[core] Sending large binary blobs over object store scaler superlinearly

krfricke commented 2 years ago

What happened + What you expected to happen

See https://github.com/ray-project/ray/pull/25177

Sending large binary strings over the Ray object store scales superlinearly. Benchmarks:

Checkpoint ser/de for 0.50 GB took -2.34 seconds.
Checkpoint ser/de for 1.00 GB took -5.18 seconds.
Checkpoint ser/de for 2.00 GB took -28.52 seconds.
Checkpoint ser/de for 4.00 GB took -90.82 seconds.

We would expect this to scale linearly (i.e. 2GB should take 10 seconds, 4GB should take 20 seconds).

These benchmarks were on a Macbook 2019 16 inch. This might be related to object spilling (?) - we should run this on beefier instances to confirm (I can do that in a bit).

In Ray Tune, we avoid this currently by chunking the data and streaming it via an actor: https://github.com/ray-project/ray/blob/master/python/ray/tune/utils/file_transfer.py#L280

We can do such chunking in Ray AIR as well, however, I think it would be good to resolve this on the core side, rather than having to do this on the library level.

~Thus, a few ideas:~

~1. Ray core support for generators (see @stephanie-wang's proposal) and maybe a utility for chunking data~ ~2. Streaming support out of the box (automatic chunking/resolving of generators)~

~For 2, we could automatically adjust to available object store size, so that potentially we could transfer objects that are larger than the object store.~

(this doesn't really work as the data remains in the object store)

Versions / Dependencies

Latest master

Reproduction script

import os
import shutil
import time

import ray

from ray.ml import Checkpoint

def create_large_checkpoint(size_in_gb: float) -> str:
    path = f"/tmp/checkpoint_large_{size_in_gb:.2f}_gb"
    if os.path.exists(path):
        print(f"Return existing checkpoint in {path}")
        return path

    print(f"Creating checkpoint in {path}")
    os.makedirs(path)
    with open(os.path.join(path, "checkpoint.bin"), "wb") as fp:
        fp.write(os.urandom(int(size_in_gb * 1024 * 1024 * 1024)))

    return path

checkpoint_size = 1.0

checkpoint_path = create_large_checkpoint(size_in_gb=checkpoint_size)

ray.init()
shutil.rmtree("/tmp/checkpoint_benchmark_output", ignore_errors=True)
start_time = time.monotonic()
Checkpoint.from_object_ref(
    Checkpoint.from_directory(checkpoint_path).to_object_ref()
).to_directory("/tmp/checkpoint_benchmark_output")
time_taken = start_time - time.monotonic()

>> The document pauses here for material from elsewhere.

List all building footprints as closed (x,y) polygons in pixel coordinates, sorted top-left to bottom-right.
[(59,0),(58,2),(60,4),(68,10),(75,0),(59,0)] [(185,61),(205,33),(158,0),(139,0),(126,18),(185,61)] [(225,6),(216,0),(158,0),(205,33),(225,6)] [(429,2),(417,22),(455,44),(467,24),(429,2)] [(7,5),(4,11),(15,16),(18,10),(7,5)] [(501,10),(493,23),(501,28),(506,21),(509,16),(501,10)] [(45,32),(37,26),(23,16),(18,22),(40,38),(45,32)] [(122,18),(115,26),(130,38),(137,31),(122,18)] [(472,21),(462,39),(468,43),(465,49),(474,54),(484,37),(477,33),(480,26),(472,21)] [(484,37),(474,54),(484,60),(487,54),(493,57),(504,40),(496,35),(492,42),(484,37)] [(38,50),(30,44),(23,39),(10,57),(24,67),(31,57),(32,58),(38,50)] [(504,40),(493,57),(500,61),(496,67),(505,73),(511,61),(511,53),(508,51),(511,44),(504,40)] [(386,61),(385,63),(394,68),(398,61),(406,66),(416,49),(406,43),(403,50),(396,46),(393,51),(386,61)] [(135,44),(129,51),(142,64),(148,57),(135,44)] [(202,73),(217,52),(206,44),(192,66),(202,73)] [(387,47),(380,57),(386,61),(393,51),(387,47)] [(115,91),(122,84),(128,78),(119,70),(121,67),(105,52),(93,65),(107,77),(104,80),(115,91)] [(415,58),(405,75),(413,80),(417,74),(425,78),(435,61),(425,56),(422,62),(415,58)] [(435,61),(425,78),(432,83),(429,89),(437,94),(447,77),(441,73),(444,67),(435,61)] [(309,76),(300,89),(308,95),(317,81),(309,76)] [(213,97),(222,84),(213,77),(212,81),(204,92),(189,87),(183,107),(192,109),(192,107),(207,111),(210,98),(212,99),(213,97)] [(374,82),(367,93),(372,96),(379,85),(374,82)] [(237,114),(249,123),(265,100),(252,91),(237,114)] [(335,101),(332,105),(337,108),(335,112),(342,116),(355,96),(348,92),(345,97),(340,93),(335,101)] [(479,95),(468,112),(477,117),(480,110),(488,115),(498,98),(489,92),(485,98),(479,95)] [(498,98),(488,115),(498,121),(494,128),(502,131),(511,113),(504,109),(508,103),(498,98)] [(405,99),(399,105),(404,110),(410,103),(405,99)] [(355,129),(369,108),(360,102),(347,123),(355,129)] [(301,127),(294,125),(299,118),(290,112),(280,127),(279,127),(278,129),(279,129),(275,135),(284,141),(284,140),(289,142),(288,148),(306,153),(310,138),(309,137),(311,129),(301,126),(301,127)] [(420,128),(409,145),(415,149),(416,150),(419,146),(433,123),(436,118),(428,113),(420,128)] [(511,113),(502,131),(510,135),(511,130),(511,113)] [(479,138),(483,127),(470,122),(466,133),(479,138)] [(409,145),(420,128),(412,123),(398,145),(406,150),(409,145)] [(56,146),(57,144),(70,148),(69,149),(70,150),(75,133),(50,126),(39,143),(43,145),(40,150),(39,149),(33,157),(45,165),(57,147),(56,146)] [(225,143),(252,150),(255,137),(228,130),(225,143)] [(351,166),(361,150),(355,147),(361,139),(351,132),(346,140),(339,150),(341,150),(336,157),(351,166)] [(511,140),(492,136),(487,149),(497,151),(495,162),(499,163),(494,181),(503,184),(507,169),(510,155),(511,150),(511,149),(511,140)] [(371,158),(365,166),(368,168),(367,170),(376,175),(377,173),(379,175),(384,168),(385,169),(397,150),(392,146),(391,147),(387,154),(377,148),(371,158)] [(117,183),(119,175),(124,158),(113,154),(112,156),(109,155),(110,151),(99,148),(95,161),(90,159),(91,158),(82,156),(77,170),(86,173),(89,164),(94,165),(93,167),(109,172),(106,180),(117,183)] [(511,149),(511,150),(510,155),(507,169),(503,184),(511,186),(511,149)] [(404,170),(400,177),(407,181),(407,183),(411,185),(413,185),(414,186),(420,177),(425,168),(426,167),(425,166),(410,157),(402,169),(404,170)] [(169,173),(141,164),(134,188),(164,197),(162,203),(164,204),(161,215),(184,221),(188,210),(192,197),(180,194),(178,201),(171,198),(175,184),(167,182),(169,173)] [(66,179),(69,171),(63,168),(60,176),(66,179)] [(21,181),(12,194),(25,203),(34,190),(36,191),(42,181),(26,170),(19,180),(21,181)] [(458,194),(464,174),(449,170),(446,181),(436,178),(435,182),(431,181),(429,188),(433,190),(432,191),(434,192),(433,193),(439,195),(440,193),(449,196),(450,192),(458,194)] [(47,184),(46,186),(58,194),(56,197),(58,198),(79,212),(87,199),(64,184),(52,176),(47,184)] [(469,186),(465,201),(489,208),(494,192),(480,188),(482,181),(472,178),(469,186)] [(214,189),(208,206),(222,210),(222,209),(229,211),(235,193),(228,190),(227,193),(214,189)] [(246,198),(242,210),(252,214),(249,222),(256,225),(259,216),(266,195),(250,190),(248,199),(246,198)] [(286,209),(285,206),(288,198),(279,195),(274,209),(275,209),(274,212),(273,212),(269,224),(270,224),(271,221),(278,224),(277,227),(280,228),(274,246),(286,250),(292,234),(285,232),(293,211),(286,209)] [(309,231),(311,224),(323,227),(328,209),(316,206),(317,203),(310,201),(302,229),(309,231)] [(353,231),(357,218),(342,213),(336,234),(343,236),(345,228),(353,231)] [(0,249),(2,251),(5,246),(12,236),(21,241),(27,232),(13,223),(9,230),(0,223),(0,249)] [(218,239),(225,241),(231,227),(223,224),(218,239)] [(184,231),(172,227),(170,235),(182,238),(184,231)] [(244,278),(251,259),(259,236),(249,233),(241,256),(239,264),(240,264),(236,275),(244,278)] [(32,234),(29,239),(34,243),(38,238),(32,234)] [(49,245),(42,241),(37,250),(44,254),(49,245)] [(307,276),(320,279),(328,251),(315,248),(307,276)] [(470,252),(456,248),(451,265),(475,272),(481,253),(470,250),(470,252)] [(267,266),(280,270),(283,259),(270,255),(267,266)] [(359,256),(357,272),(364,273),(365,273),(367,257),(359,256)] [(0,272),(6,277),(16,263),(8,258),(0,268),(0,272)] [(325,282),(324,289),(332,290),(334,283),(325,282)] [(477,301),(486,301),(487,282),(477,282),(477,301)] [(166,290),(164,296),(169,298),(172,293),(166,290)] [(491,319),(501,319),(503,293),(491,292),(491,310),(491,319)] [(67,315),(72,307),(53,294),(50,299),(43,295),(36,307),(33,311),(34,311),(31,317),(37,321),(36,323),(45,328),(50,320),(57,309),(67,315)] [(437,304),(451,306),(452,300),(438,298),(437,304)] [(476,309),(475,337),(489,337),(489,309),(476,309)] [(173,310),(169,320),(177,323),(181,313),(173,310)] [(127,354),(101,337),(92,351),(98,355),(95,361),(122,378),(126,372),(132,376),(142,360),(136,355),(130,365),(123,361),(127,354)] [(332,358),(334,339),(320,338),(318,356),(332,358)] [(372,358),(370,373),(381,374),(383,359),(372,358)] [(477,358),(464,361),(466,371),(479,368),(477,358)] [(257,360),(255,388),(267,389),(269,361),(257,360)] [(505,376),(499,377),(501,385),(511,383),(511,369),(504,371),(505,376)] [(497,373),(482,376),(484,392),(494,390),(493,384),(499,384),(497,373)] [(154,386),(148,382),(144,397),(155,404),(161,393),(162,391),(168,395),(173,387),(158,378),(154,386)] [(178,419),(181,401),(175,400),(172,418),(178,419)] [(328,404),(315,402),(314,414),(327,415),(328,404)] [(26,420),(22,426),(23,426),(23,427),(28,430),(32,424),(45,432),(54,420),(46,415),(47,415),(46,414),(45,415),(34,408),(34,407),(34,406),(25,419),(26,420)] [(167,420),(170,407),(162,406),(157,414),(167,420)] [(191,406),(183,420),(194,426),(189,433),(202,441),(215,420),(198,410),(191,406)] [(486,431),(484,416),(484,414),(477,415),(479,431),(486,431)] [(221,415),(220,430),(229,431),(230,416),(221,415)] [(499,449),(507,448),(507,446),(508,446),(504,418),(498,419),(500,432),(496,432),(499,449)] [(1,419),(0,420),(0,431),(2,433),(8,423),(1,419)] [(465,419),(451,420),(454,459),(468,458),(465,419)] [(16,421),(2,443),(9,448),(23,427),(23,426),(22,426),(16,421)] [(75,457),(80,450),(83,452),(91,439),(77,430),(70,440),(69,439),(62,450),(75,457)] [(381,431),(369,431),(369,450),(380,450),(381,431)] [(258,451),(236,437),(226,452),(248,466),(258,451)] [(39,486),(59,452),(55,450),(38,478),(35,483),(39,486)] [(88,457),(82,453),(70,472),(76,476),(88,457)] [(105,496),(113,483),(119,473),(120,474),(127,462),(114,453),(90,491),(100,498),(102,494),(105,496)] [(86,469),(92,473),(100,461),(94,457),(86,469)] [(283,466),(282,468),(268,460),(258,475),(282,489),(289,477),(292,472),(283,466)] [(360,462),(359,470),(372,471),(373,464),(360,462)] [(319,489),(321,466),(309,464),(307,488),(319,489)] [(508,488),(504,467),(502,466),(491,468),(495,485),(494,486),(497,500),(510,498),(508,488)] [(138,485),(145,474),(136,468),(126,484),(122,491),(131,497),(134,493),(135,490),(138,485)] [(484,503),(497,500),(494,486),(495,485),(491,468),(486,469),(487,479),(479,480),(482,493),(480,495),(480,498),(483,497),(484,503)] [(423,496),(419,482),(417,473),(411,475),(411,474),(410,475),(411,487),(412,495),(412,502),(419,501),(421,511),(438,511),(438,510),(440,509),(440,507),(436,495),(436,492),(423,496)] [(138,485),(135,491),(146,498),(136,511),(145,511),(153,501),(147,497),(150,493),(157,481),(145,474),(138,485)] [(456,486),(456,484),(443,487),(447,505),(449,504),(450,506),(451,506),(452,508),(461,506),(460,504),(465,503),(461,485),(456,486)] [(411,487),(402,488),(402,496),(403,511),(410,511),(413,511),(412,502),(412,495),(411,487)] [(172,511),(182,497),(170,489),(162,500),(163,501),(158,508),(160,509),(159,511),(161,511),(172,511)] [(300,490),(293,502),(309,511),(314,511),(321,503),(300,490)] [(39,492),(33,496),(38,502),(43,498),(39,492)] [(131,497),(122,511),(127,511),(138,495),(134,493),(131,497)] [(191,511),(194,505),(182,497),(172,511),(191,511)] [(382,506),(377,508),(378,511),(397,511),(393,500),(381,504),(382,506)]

print(f"Checkpoint ser/de for {checkpoint_size:.2f} GB took {time_taken:.2f} seconds.")

Issue Severity

Medium: It is a significant difficulty but I can work around it.

rkooo567 commented 2 years ago

These benchmarks were on a Macbook 2019 16 inch. This might be related to object spilling (?) - we should run this on beefier instances to confirm (I can do that in a bit).

Is it possible the same issue is reproducible from Linux?

Also cc @scv119 @stephanie-wang (can you guys help finding the owner for this work?)

krfricke commented 2 years ago

Benchmarks on a m5.8xlarge instance (128 GB RAM, linux):

Mean (SD) over 10 runs

0.25 GB: 1.19 (0.12)
0.50 GB: 2.19 (0.01)
1.00 GB: 4.46 (0.12)
1.50 GB: 6.61 (0.13)
2.00 GB: 8.97 (0.32)
3.00 GB: 13.20 (0.24)
4.00 GB: 14.49 (0.30)
8.00 GB: 31.76 (2.74)
16.00 GB: 114.93 (27.13)
24.00 GB: 230.28 (33.94)

Usage:
 0.0/32.0 CPU
 0.00/77.348 GiB memory
 0.00/37.140 GiB object_store_memory

So this seems to be related to memory/object store size (might be spilling).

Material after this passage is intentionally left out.